Data for analysis>
§ §

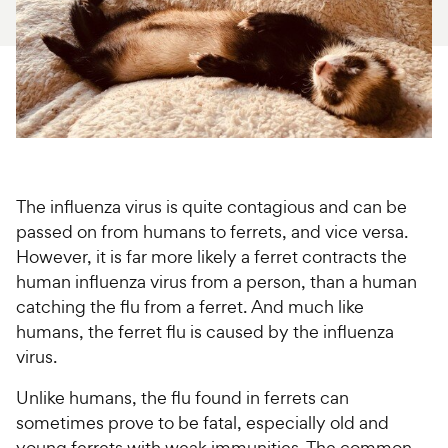
For Vet Teams
Chat free with Chewy’s vet team
The influenza virus is quite contagious and can be
passed on from humans to ferrets, and vice versa.
However, it is far more likely a ferret contracts the
human influenza virus from a person, than a human
catching the flu from a ferret. And much like
humans, the ferret flu is caused by the influenza
virus.
Unlike humans, the flu found in ferrets can
sometimes prove to be fatal, especially old and
young ferrets with weak immunities. The common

§ §

About this task> Every line of the records that includes the word "with" should be gathered.

Solution>
Chat free with Chewy’s vet team
young ferrets with weak immunities. The common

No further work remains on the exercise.